A man loses his humane senses and morality when he no longer places emphasis on human life. He sees no value in flesh and blood, they have merely become tools to achieve objectives. The events he witnesses disconcerts him, and his former life becomes a distant memory, languishing in the farthest corner of the mind. Kurtz was stationed in Vietnam to carry out orders with due diligence. But once he saw the ways in which the Viet Cong operated, he no longer believed in the trite methods of his nation. His time on the field desensitized and dehumanized him to complete effect, and from that point onwards he saw no use in primordial relationships and sought meaning only in objectives. In an instance which he narrates to Willard, he describes the ruthless nature of the Viet Cong who hacked off children’s arms that had received medical attention for polio. He also states that this incident occurred when he was with the Special Forces, which seemed almost a thousand centuries ago. This implies that Kurtz did not have a mere lapse in memory, but an absolute derailment from the continuum of time.

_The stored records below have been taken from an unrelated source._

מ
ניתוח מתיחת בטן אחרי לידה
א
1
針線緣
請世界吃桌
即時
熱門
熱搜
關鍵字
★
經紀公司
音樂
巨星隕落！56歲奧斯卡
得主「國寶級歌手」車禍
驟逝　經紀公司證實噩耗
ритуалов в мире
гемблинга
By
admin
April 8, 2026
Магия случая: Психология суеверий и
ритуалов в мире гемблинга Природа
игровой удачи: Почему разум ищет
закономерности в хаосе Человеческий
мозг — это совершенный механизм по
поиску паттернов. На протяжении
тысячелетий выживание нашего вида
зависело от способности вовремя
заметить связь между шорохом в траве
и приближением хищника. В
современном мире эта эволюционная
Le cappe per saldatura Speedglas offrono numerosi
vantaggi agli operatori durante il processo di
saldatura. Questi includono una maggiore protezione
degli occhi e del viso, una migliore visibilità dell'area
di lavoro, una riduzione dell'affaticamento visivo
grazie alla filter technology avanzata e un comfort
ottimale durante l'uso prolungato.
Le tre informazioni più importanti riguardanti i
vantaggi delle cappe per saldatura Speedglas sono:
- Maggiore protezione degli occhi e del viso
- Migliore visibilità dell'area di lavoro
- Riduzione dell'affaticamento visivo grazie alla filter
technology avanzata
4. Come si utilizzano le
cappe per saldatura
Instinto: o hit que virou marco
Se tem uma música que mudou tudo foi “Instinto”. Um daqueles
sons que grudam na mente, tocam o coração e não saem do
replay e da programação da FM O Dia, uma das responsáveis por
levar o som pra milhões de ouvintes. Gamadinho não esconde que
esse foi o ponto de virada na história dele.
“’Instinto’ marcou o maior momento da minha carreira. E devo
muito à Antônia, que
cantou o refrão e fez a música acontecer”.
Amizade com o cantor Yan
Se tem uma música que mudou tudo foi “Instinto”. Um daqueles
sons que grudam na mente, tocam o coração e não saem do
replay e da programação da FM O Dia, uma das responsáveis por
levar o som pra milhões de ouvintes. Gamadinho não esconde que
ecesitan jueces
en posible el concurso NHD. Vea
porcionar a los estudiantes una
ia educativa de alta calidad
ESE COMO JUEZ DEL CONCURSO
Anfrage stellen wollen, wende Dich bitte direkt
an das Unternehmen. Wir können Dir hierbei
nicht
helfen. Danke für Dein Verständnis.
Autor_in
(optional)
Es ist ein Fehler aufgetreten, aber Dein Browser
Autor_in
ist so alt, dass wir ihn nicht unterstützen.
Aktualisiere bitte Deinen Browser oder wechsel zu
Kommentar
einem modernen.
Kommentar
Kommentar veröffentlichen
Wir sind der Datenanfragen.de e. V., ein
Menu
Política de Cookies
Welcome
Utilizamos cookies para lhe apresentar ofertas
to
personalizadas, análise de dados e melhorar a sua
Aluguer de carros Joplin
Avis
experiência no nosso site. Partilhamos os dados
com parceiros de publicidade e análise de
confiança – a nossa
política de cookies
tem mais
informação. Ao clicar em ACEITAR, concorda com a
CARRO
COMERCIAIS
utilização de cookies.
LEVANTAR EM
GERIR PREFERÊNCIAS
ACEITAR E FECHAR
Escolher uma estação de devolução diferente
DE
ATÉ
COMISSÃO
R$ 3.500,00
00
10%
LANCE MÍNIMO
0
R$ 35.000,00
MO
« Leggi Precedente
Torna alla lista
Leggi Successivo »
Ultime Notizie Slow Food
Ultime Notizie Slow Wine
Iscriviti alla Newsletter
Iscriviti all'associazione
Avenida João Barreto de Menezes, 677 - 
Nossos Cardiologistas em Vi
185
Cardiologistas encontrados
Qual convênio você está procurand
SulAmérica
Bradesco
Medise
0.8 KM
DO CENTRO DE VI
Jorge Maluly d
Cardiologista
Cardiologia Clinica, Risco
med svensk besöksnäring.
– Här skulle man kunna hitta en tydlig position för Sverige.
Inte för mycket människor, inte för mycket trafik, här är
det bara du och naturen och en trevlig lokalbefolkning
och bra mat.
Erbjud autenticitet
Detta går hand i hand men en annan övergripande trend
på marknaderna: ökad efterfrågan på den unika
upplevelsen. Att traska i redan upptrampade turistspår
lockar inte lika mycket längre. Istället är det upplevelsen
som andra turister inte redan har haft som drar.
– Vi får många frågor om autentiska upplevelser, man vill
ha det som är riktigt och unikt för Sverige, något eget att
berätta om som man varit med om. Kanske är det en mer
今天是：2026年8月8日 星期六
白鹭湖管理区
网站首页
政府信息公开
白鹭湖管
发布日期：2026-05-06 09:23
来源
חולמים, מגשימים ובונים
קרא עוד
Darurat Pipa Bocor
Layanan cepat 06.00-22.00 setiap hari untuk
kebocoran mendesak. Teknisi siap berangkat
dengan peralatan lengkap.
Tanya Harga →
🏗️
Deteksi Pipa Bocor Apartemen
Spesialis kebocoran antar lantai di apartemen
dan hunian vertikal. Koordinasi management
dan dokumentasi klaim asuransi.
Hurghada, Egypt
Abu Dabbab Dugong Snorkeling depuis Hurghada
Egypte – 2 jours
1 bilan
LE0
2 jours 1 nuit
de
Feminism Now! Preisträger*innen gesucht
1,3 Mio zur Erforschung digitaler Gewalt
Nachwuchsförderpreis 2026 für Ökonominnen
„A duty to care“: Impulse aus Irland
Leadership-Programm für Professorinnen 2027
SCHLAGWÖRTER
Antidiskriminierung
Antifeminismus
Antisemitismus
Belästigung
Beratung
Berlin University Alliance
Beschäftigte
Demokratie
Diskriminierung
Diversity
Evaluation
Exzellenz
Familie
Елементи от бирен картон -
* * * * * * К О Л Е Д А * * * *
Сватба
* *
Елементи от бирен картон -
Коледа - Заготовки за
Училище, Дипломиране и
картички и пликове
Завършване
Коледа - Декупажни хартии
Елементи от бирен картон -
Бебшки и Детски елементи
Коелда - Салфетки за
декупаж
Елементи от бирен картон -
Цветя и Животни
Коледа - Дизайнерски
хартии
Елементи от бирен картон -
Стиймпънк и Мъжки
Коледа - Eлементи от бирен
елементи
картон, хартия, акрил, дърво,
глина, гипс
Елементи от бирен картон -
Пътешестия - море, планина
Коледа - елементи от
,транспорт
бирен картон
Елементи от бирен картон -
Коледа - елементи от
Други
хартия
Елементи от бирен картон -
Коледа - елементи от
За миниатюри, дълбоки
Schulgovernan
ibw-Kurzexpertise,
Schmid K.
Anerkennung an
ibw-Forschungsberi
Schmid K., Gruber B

Kurtz’s inability to comprehend time and memory is largely due to him succumbing to the forces of horror and mortal terror. In his own words, Kurtz says that Horror has a face, implying that through his experience, he has envisioned a face for horror. And this face as he states must be made a friend, along with moral terror, unless you wish to challenge them and lose yourself. Through his experiences and ruminations, he has been mentally deconstructed by these forces, and in order to avoid being completely deprived of his senses, he befriends them. He obeys their commands, so that the fragments of his past can at least remain scattered in his mind. When Willard hacks him down at the end of the film, his last words state horror, meaning that until that point he was merely a prisoner in his own mind.  

Drawing this post to a close, I feel that every film on war deals with the adverse effects on the characters involved, which can be either physical damage or mental distortion. Filmmakers and screenwriters find it much more challenging to inculcate both the elements, and align them as obstacles for the characters to face. As I have mentioned on many instances before, no two humans are the same, and their actions and reactions are different, which always makes it intriguing to watch, and in certain cases also give us a closer look into the harrowing events that have affected them.